REPUBLIKA.CO.ID,BENGKULU--Ketua Komisi Hukum dan Perundang-Undangan Dewan Pers Wina Armada Sukardi mengingatkan para wartawan, perusahaan pers dan organisasi pers tidak "mengemis" atau minta-minta kepada kepala daerah untuk menjaga independesi dan kaedah profesi jurnalistik. "Kalau masih ada wartawan meminta-minta kepada kepala daerah dapat dikategorikan sebagai orang miskin atau cacat yang dipelihara pemerintah," kata Wina Armada di Bengkulu.
Dalam Forum Diskusi Perubahan Kelima Undang-Undang Dasar 1945 yang diselenggarakan Dewan Perwakilan Daerah Republik Indonesia (DPD) RI dan Persatuan Wartawan Indonesia (PWI) Cabang Bengkulu, ia menandaskan pers harus tetap menjaga independensi dan mengedepankan pemberitaan berimbang.
Selama ini ada kesan pers sudah dijadikan alat bagi pejabat dan pengusaha untuk kepentingan tertentu, dengan demikian independen pers sudah hancur di mata masyarakat. Akhirnya pemerintah daerah seenaknya menjadikan pers anjing gonggongan untuk mencapai tujuan tertentu, dampaknya masyarakat tidak percaya pemberitaan media.
Untuk memulihkan panafsiran tidak sehat terhadap pers ke depan, maka disarankan tidak meminta-minta kepada pemerintah daerah baik itu dalam bentuk komersil maupun persengkokolan. Ia menguraikan secara singkat sejarah pers masa lalu, bahwa tugas wartawan itu cukup besar dalam membela negara, terutama saat pertama kemederkaan RI dicanangkan presiden Soekarno tahun 1945.

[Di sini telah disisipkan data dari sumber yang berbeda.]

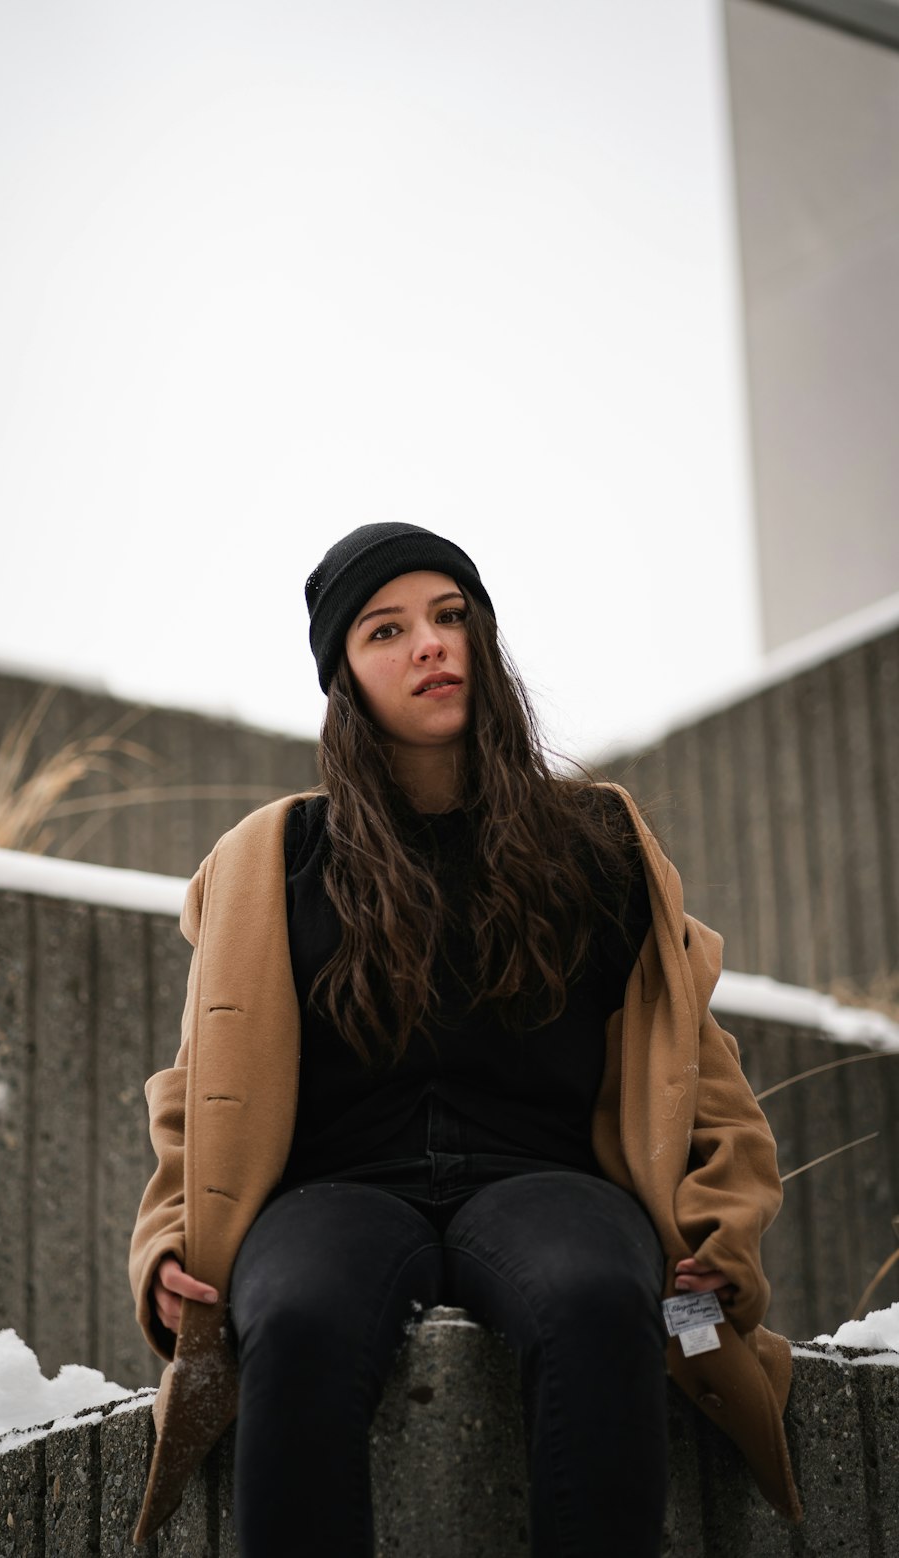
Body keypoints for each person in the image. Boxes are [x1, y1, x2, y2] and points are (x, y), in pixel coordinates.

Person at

Saat itu, pihak Belanda belum mengkaui bahwa Indonesia sudah merdeka, namun berkat gencarnya pemberitaan pers mencanangkan kemerdekaan Indonesia ke berbagai penjuru dunia, maka Belanda pun akhirnya mengakui revolusi tersebut. Perjuangan pers terdahulu itu, hendaknya dipertahan oleh generasi wartawan sekarang ini terutama dalam independensi dan memberi pendidikan kepada masyarakat pemberitaan.
Tiga isu sentral
Sementara anggota DPD-RI H Bambang Suroso dalam acara tersebut mengatakan, komunitas pers adalah satu satu mitra dalam mendukung program perubahan kelima UUD 1945 sebagai solusi pesoalan bangsa dan kebutuhan bangsa ke depan. Hingga saat ini ada tiga isu sentral dalam perubahan tersebut yaitu memperkuat sistem presidensil, lembaga perwakilan dan memperkuat otonomi Daerah.
Ia menjelaskan, dalam memperkuat sistem presidensil, presiden tidak memiliki kewenangan legislasi (membahas dan menyetujui Rancangan Undang-Undang (RUU), tetapi hanya dapat mengajukan RUU tersebut. Sebagai imbalannya, Presiden dapat memveto setiap RUU yang disetujui DPR dan DPD serta vito tersebut dapat dibatalkan bila disetujui 2/3 anggota DPR dan 2/3 anggota DPD.
Dalam memperkuat lembaga perwakilan, katanya, kekuasaan legisltif berada di tangan DPR dan DPD yang kedudukannya relatif sejajar, kekuasaan legistatif meliputi kewenangan membentuk UU, pengawasan, anggaran, pengisian jabata publik dan representasi. Semua rencan undang-undang harus mendapat persetujuan bersama DPR dan DPD termasuk rencana undang-undang APBN, baik DPR maupun DPD berwenang mengusulkan perubahan UUD 1945, katanya.